- **ACTION ITEM**
When duplicating the records beneath this instruction, omit every picture and keep all else exact.

- **LISTED ENTRIES**

┄┄┄┄┄┄┄┄┄┄

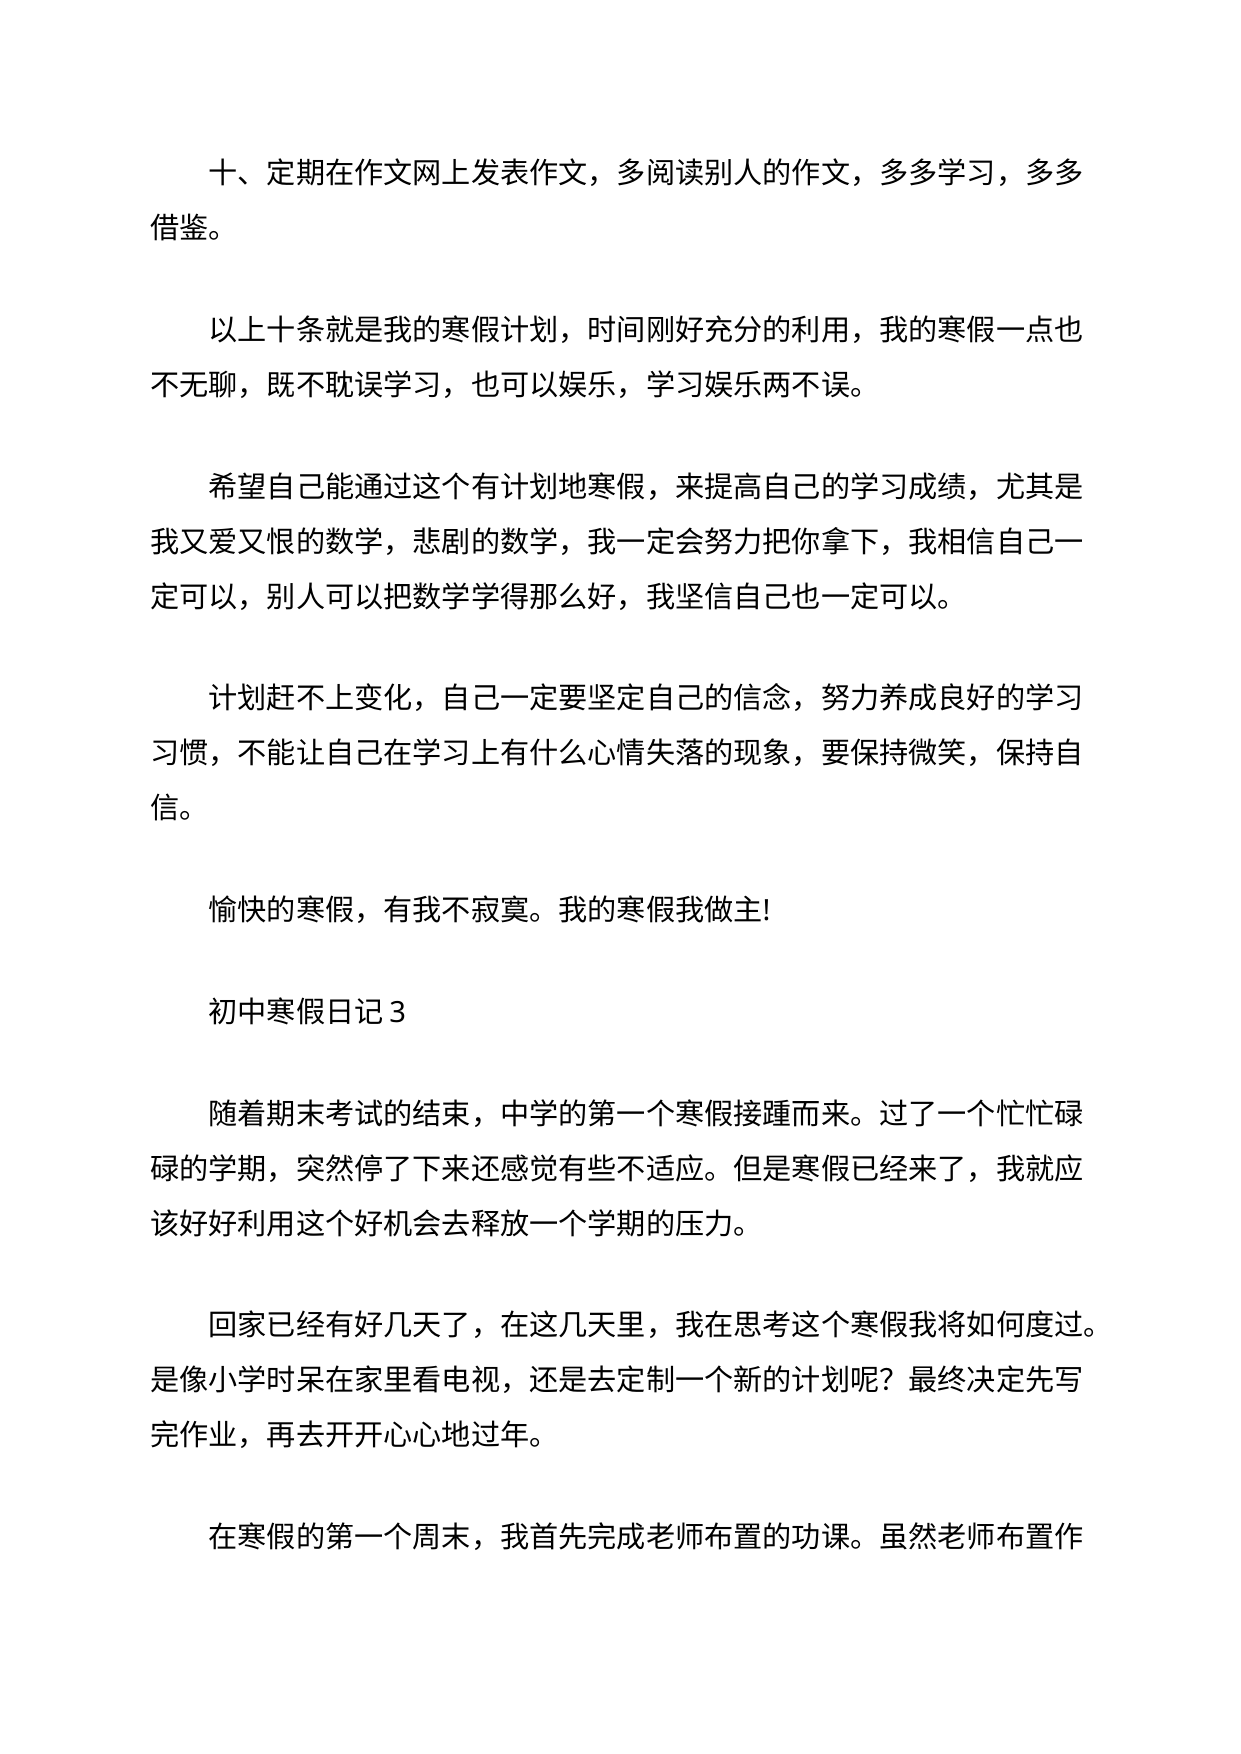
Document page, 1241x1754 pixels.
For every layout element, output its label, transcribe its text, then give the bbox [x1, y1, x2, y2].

text 以上十条就是我的寒假计划，时间刚好充分的利用，我的寒假一点也不无聊，既不耽误学习，也可以娱乐，学习娱乐两不误。 [150, 307, 1090, 404]
text 随着期末考试的结束，中学的第一个寒假接踵而来。过了一个忙忙碌碌的学期，突然停了下来还感觉有些不适应。但是寒假已经来了，我就应该好好利用这个好机会去释放一个学期的压力。 [150, 1090, 1090, 1242]
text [150, 1513, 1090, 1556]
text 十、定期在作文网上发表作文，多阅读别人的作文，多多学习，多多借鉴。 [150, 150, 1090, 247]
text 计划赶不上变化，自己一定要坚定自己的信念，努力养成良好的学习习惯，不能让自己在学习上有什么心情失落的现象，要保持微笑，保持自信。 [150, 675, 1090, 827]
text 愉快的寒假，有我不寂寞。我的寒假我做主! [150, 886, 1090, 929]
text 回家已经有好几天了，在这几天里，我在思考这个寒假我将如何度过。是像小学时呆在家里看电视，还是去定制一个新的计划呢？最终决定先写完作业，再去开开心心地过年。 [150, 1302, 1090, 1454]
text 初中寒假日记3 [150, 988, 1090, 1031]
text 希望自己能通过这个有计划地寒假，来提高自己的学习成绩，尤其是我又爱又恨的数学，悲剧的数学，我一定会努力把你拿下，我相信自己一定可以，别人可以把数学学得那么好，我坚信自己也一定可以。 [150, 463, 1090, 615]
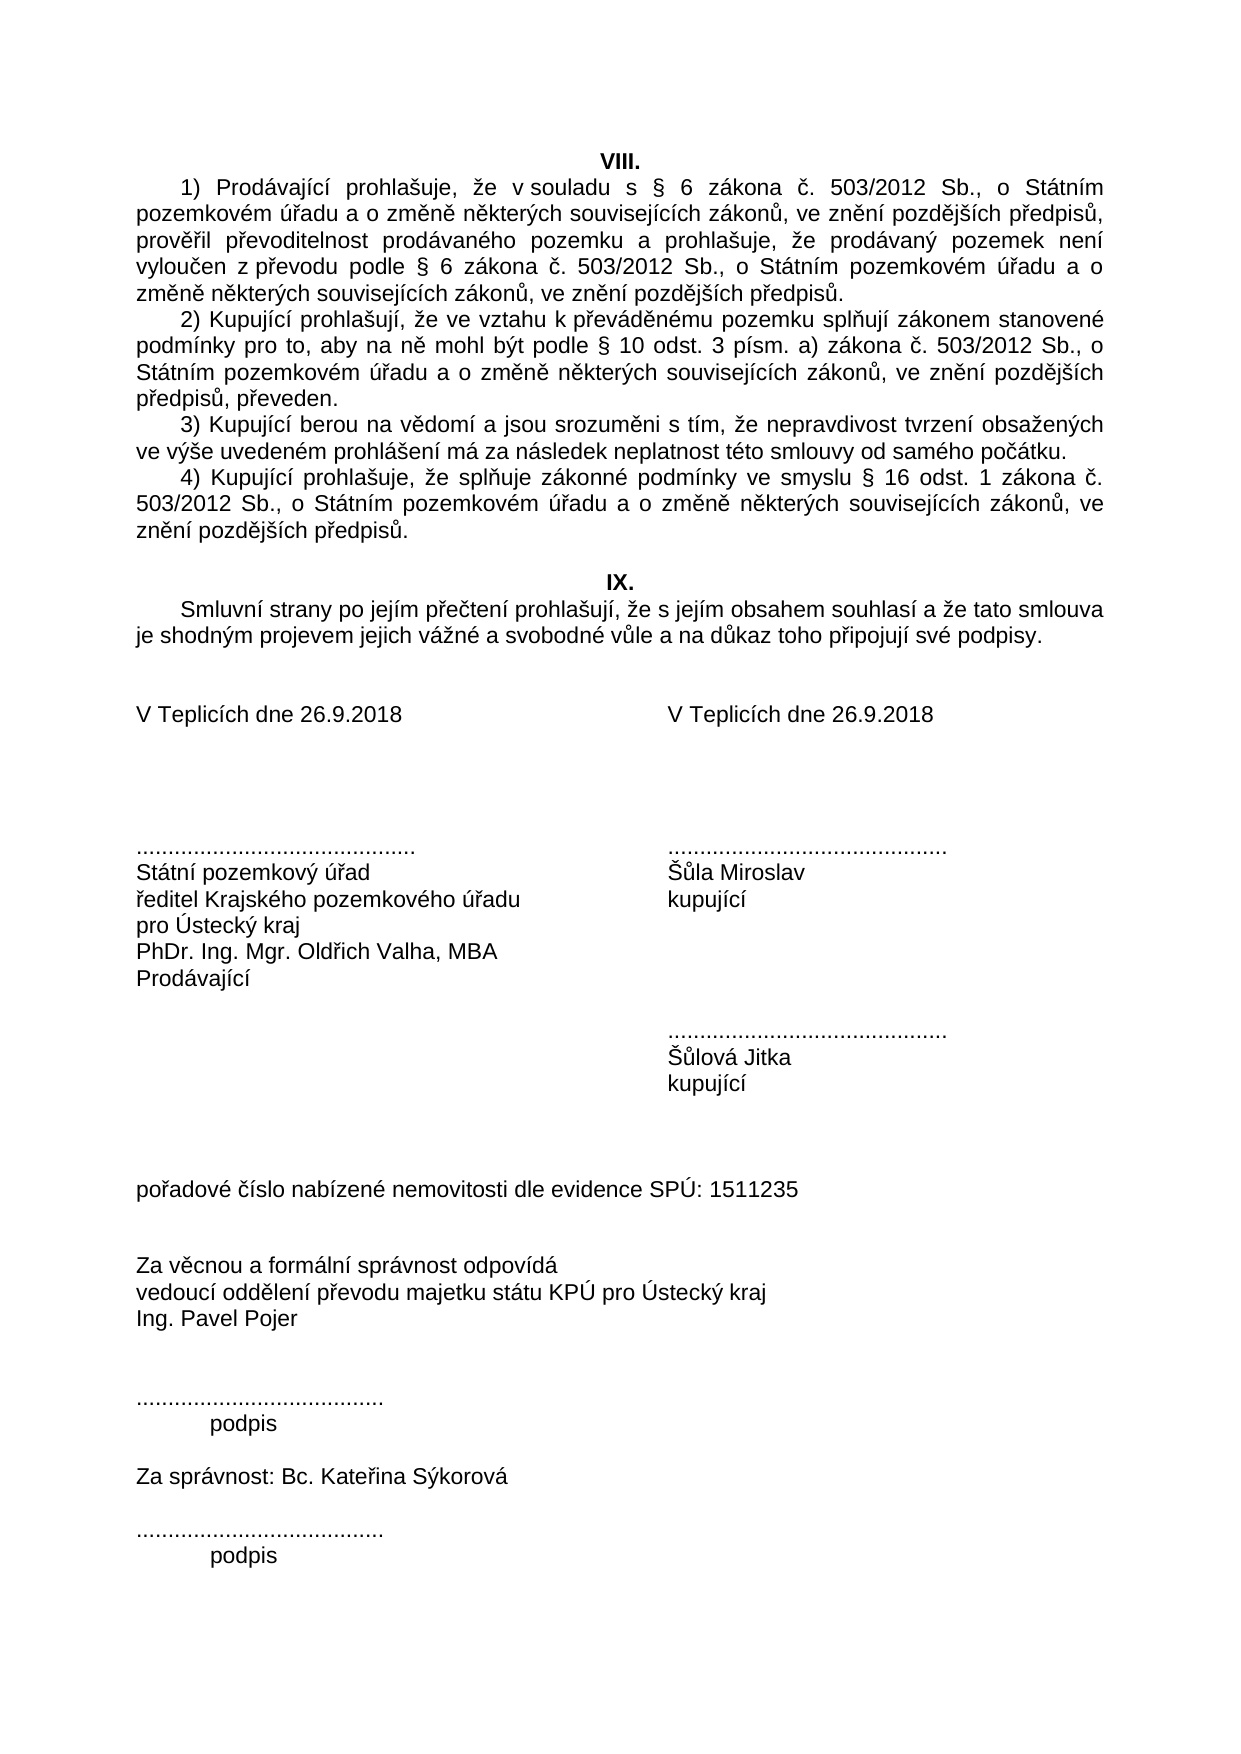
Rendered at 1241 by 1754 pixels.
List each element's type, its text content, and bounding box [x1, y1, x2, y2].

text 1) Prodávající prohlašuje, že v souladu s § 6 zákona č. 503/2012 Sb., o Státním pozemkovém úřadu a o změně některých souvisejících zákonů, ve znění pozdějších předpisů, prověřil převoditelnost prodávaného pozemku a prohlašuje, že prodávaný pozemek není vyloučen z převodu podle § 6 zákona č. 503/2012 Sb., o Státním pozemkovém úřadu a o změně některých souvisejících zákonů, ve znění pozdějších předpisů. [136, 174, 1104, 306]
text pořadové číslo nabízené nemovitosti dle evidence SPÚ: 1511235 [136, 1176, 1104, 1226]
text ....................................... [136, 1516, 1104, 1542]
text 3) Kupující berou na vědomí a jsou srozuměni s tím, že nepravdivost tvrzení obsažených ve výše uvedeném prohlášení má za následek neplatnost této smlouvy od samého počátku. [136, 411, 1104, 464]
text IX. [136, 569, 1104, 596]
text ....................................... [136, 1384, 1104, 1410]
text kupující [136, 1070, 1104, 1096]
text Za správnost: Bc. Kateřina Sýkorová [136, 1463, 1104, 1489]
text pro Ústecký kraj [136, 912, 1104, 938]
text 4) Kupující prohlašuje, že splňuje zákonné podmínky ve smyslu § 16 odst. 1 zákona č. 503/2012 Sb., o Státním pozemkovém úřadu a o změně některých souvisejících zákonů, ve znění pozdějších předpisů. [136, 464, 1104, 543]
text VIII. [136, 148, 1104, 174]
text vedoucí oddělení převodu majetku státu KPÚ pro Ústecký kraj [136, 1279, 1104, 1305]
text Smluvní strany po jejím přečtení prohlašují, že s jejím obsahem souhlasí a že tato smlouva je shodným projevem jejich vážné a svobodné vůle a na důkaz toho připojují své podpisy. [136, 596, 1104, 648]
text ředitel Krajského pozemkového úřadu kupující [136, 886, 1104, 912]
text Za věcnou a formální správnost odpovídá [136, 1252, 1104, 1279]
text V Teplicích dne 26.9.2018 V Teplicích dne 26.9.2018 [136, 701, 1104, 727]
text PhDr. Ing. Mgr. Oldřich Valha, MBA [136, 938, 1104, 965]
text ............................................ ............................................ [136, 833, 1104, 859]
text Prodávající [136, 965, 1104, 991]
text 2) Kupující prohlašují, že ve vztahu k převáděnému pozemku splňují zákonem stanovené podmínky pro to, aby na ně mohl být podle § 10 odst. 3 písm. a) zákona č. 503/2012 Sb., o Státním pozemkovém úřadu a o změně některých souvisejících zákonů, ve znění pozdějších předpisů, převeden. [136, 306, 1104, 411]
text podpis [136, 1542, 1104, 1568]
text Státní pozemkový úřad Šůla Miroslav [136, 859, 1104, 886]
text Ing. Pavel Pojer [136, 1305, 1104, 1331]
text ............................................ [136, 1017, 1104, 1044]
text podpis [136, 1410, 1104, 1437]
text Šůlová Jitka [136, 1044, 1104, 1070]
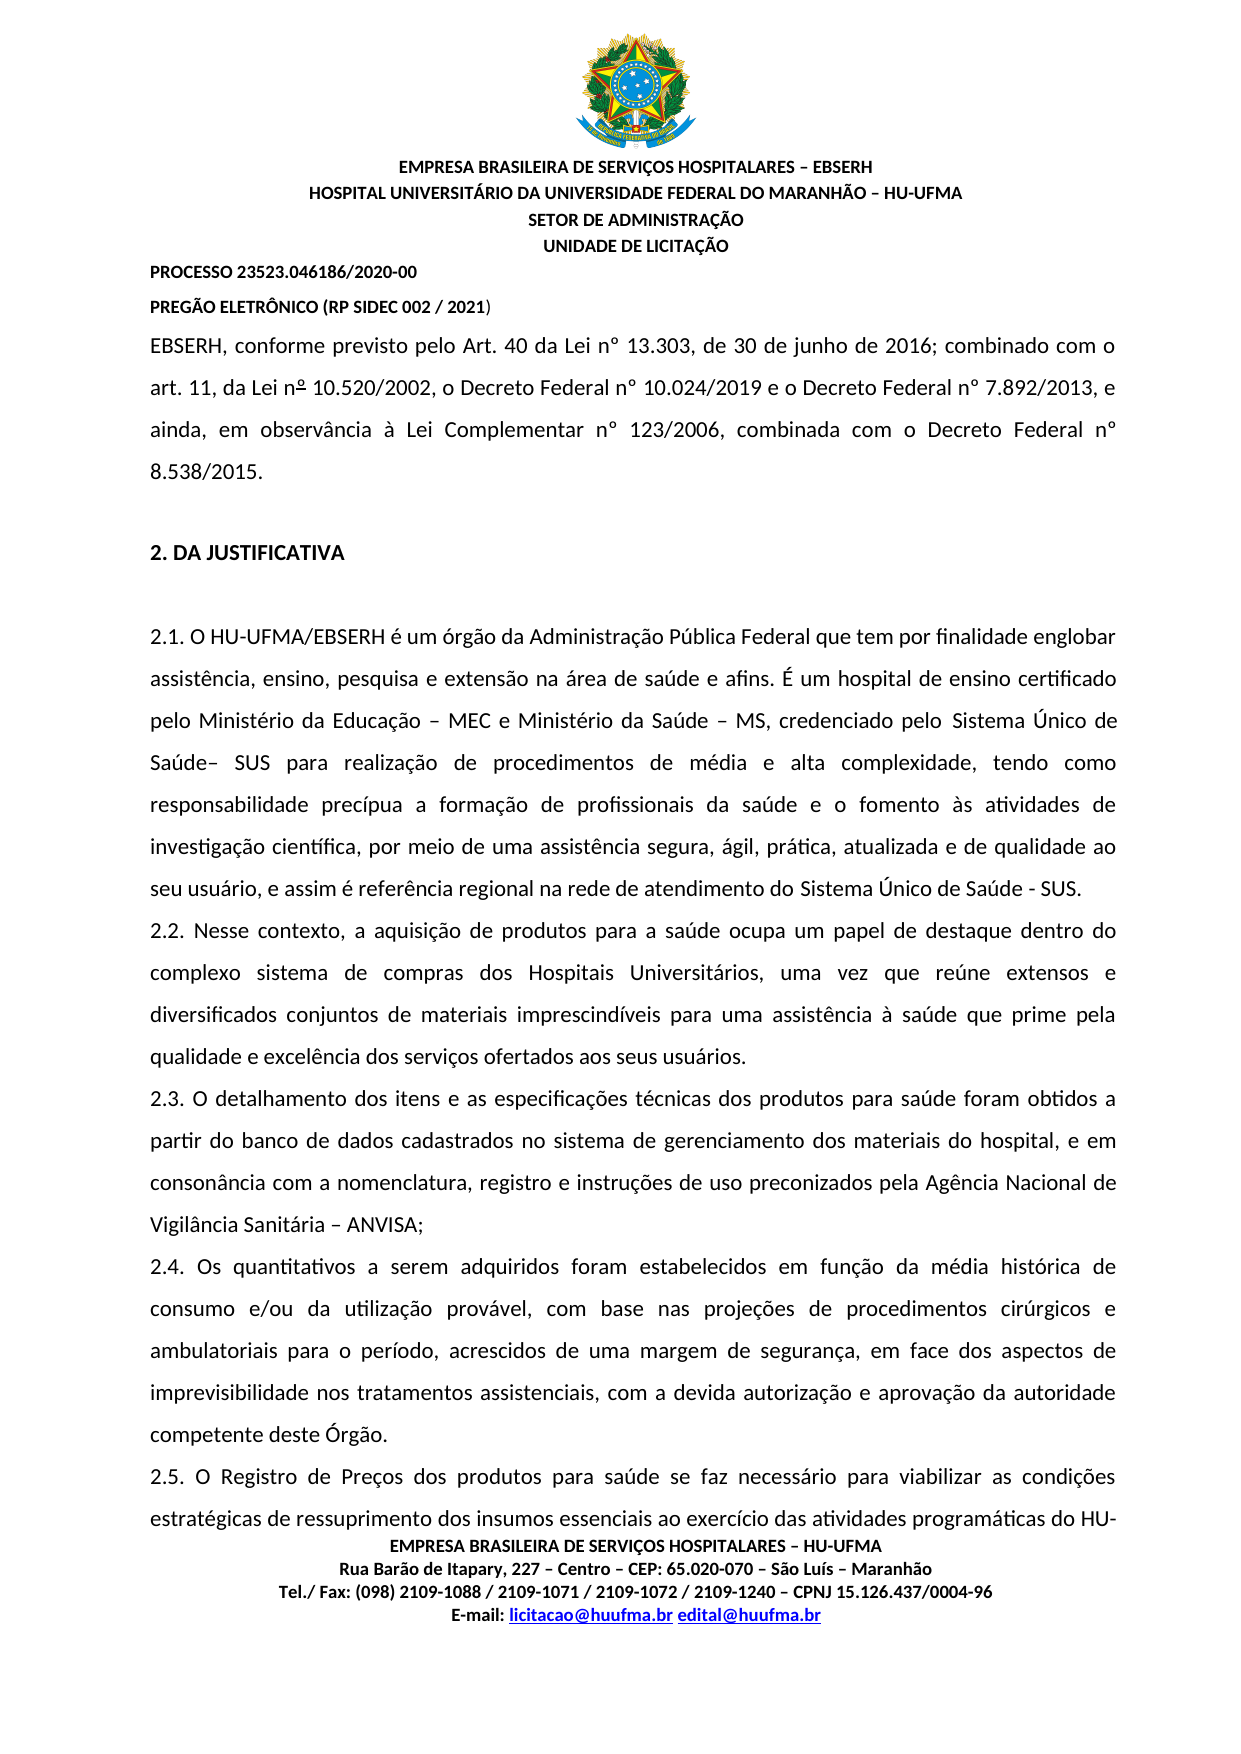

┄┄┄┄┄┄┄┄┄┄

- **ANSWER TO THE EXERCISE**
Document page, 1241x1754 pixels.
For every layout element, output its label, transcribe its text, then give the bbox [x1, y1, x2, y2].

text 以上十条就是我的寒假计划，时间刚好充分的利用，我的寒假一点也不无聊，既不耽误学习，也可以娱乐，学习娱乐两不误。 [150, 307, 1090, 404]
text 随着期末考试的结束，中学的第一个寒假接踵而来。过了一个忙忙碌碌的学期，突然停了下来还感觉有些不适应。但是寒假已经来了，我就应该好好利用这个好机会去释放一个学期的压力。 [150, 1090, 1090, 1242]
text [150, 1513, 1090, 1556]
text 十、定期在作文网上发表作文，多阅读别人的作文，多多学习，多多借鉴。 [150, 150, 1090, 247]
text 计划赶不上变化，自己一定要坚定自己的信念，努力养成良好的学习习惯，不能让自己在学习上有什么心情失落的现象，要保持微笑，保持自信。 [150, 675, 1090, 827]
text 愉快的寒假，有我不寂寞。我的寒假我做主! [150, 886, 1090, 929]
text 回家已经有好几天了，在这几天里，我在思考这个寒假我将如何度过。是像小学时呆在家里看电视，还是去定制一个新的计划呢？最终决定先写完作业，再去开开心心地过年。 [150, 1302, 1090, 1454]
text 初中寒假日记3 [150, 988, 1090, 1031]
text 希望自己能通过这个有计划地寒假，来提高自己的学习成绩，尤其是我又爱又恨的数学，悲剧的数学，我一定会努力把你拿下，我相信自己一定可以，别人可以把数学学得那么好，我坚信自己也一定可以。 [150, 463, 1090, 615]
Rendered at 1241 by 1754 pixels.
List each element's type, its text content, and bounding box [x1, y1, x2, y2].

text 1) Prodávající prohlašuje, že v souladu s § 6 zákona č. 503/2012 Sb., o Státním pozemkovém úřadu a o změně některých souvisejících zákonů, ve znění pozdějších předpisů, prověřil převoditelnost prodávaného pozemku a prohlašuje, že prodávaný pozemek není vyloučen z převodu podle § 6 zákona č. 503/2012 Sb., o Státním pozemkovém úřadu a o změně některých souvisejících zákonů, ve znění pozdějších předpisů. [136, 174, 1104, 306]
text pořadové číslo nabízené nemovitosti dle evidence SPÚ: 1511235 [136, 1176, 1104, 1226]
text ....................................... [136, 1516, 1104, 1542]
text 3) Kupující berou na vědomí a jsou srozuměni s tím, že nepravdivost tvrzení obsažených ve výše uvedeném prohlášení má za následek neplatnost této smlouvy od samého počátku. [136, 411, 1104, 464]
text IX. [136, 569, 1104, 596]
text ....................................... [136, 1384, 1104, 1410]
text kupující [136, 1070, 1104, 1096]
text Za správnost: Bc. Kateřina Sýkorová [136, 1463, 1104, 1489]
text pro Ústecký kraj [136, 912, 1104, 938]
text 4) Kupující prohlašuje, že splňuje zákonné podmínky ve smyslu § 16 odst. 1 zákona č. 503/2012 Sb., o Státním pozemkovém úřadu a o změně některých souvisejících zákonů, ve znění pozdějších předpisů. [136, 464, 1104, 543]
text VIII. [136, 148, 1104, 174]
text vedoucí oddělení převodu majetku státu KPÚ pro Ústecký kraj [136, 1279, 1104, 1305]
text Smluvní strany po jejím přečtení prohlašují, že s jejím obsahem souhlasí a že tato smlouva je shodným projevem jejich vážné a svobodné vůle a na důkaz toho připojují své podpisy. [136, 596, 1104, 648]
text ředitel Krajského pozemkového úřadu kupující [136, 886, 1104, 912]
text Za věcnou a formální správnost odpovídá [136, 1252, 1104, 1279]
text V Teplicích dne 26.9.2018 V Teplicích dne 26.9.2018 [136, 701, 1104, 727]
text PhDr. Ing. Mgr. Oldřich Valha, MBA [136, 938, 1104, 965]
text ............................................ ............................................ [136, 833, 1104, 859]
text Prodávající [136, 965, 1104, 991]
text 2) Kupující prohlašují, že ve vztahu k převáděnému pozemku splňují zákonem stanovené podmínky pro to, aby na ně mohl být podle § 10 odst. 3 písm. a) zákona č. 503/2012 Sb., o Státním pozemkovém úřadu a o změně některých souvisejících zákonů, ve znění pozdějších předpisů, převeden. [136, 306, 1104, 411]
text podpis [136, 1542, 1104, 1568]
text Státní pozemkový úřad Šůla Miroslav [136, 859, 1104, 886]
text Ing. Pavel Pojer [136, 1305, 1104, 1331]
text ............................................ [136, 1017, 1104, 1044]
text podpis [136, 1410, 1104, 1437]
text Šůlová Jitka [136, 1044, 1104, 1070]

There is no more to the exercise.